A week after wonderful Royal Windsor, I’m still buzzing. Whatever else happens in my showing career, winning the Tattersalls Retraining of Racehorses championship on Barbers Shop (pictured), the last horse bred by the Queen Mother and owned by Her Majesty The Queen, will be hard to top.
Standing supreme at the Royal International or Horse of the Year Show is unforgettable, but Windsor gave me the most moving experience of my career. There was enormous pressure on me and my team, but think how ride judge Vicki Fahey must have felt.
Riding The Queen’s home-bred horse for the first time, under her watchful eye, as part of the celebrations for her 90th birthday, must have been a real test of nerve. Vicki, who alternated rides with Sam de Caprio, drew Barbers Shop and I think she enjoyed it as much as he did.
We have some fantastic younger ride judges on the panels and shows must make the most of them by allowing them to partner experienced conformation judges.
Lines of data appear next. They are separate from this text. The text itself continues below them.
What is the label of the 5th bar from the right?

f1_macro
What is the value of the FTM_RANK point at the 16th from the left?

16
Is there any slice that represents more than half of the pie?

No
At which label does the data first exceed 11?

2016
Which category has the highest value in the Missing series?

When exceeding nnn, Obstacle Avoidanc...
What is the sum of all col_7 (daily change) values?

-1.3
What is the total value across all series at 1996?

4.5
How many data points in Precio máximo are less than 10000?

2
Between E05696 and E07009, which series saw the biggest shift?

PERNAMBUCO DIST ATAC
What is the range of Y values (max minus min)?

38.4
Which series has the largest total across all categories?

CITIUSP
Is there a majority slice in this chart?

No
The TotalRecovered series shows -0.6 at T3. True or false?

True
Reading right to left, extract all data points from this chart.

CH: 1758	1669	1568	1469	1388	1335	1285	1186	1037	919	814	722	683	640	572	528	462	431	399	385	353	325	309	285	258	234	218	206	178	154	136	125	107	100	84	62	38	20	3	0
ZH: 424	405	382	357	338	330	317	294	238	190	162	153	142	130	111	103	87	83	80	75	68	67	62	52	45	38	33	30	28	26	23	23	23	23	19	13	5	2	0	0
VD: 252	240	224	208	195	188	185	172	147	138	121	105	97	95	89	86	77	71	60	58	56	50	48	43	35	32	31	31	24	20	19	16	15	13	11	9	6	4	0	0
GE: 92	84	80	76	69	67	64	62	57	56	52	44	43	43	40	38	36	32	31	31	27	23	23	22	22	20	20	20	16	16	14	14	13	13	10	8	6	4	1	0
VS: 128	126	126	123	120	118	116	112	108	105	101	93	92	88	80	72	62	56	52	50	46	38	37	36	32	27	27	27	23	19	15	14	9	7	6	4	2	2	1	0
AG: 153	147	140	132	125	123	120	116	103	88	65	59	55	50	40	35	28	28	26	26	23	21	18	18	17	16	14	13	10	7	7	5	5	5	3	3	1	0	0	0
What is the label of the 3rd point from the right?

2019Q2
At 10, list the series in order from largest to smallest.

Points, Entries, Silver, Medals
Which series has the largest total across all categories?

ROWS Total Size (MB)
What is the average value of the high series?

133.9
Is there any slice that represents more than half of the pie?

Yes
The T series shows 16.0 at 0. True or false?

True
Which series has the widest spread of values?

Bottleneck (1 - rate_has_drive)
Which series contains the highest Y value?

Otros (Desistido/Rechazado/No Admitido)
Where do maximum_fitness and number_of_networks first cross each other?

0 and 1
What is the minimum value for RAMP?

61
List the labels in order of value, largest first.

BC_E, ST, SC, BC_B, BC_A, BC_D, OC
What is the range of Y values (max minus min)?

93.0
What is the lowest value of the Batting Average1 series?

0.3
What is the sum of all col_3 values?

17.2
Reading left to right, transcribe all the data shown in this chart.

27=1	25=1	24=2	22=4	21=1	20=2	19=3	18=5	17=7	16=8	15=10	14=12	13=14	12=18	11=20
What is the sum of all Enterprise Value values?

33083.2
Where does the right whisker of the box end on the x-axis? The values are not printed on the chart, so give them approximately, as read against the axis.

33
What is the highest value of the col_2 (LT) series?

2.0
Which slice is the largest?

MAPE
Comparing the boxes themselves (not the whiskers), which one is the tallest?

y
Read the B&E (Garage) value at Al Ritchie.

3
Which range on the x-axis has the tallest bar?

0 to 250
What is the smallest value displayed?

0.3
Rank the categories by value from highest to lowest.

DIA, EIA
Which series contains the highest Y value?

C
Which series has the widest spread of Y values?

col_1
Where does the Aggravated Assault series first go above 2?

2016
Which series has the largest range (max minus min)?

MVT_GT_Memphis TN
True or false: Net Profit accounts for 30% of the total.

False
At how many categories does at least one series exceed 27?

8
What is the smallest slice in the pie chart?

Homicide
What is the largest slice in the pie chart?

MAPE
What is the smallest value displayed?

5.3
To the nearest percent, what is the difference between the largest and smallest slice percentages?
There are many older judges who still do a superb job, but no one goes on forever.
I hope that when I get to that stage, I’ll recognise it — or that a fellow competitor will politely suggest that I hang up my ride judge boots and stick to conformation.
At the start of the season, someone told me she’d decided to step down from the ride panels. That takes courage, but if you find you’re no longer enjoying the opportunity to ride different and sometimes unknown horses, it’s the only course of action.
The pageant was a triumph and those of us who took part will treasure the experience.
I always knew that Barbers Shop was special, but was amazed at his behaviour and that of all the others who rose to the occasion.
We started rehearsals on the Monday, and for an ex-racehorse to stand like a rock amid the cheering and the flares, then compete as normal on the Thursday, was something even I couldn’t have hoped for.
The planning behind it all was phenomenal and I hope those who couldn’t be there enjoyed the televised performance. Everyone will have a favourite and I know many admired 13-year-old Kinvara Garner’s representation of the young Princess Elizabeth — both she and Becki Penny’s Fell stallion, Townend Schubert, wowed the crowds.
Another who caught the eye was Zara Phillips’ retired event horse, Toytown. He was in fantastic condition and belied his 23 years.
I’m so sorry for those who missed out on Wednesday’s classes and performance because of the first day’s cancellation. Windsor’s novice classes are much prized and it was such a shame we lost the novice hunter and riding horse classes, as well as those for amateurs.
There aren’t enough novice classes on the circuit, and there are very few between now and the end of the year. They always draw the spectators at Windsor, because you can guarantee seeing some future stars, and to win a novice class there is extra special.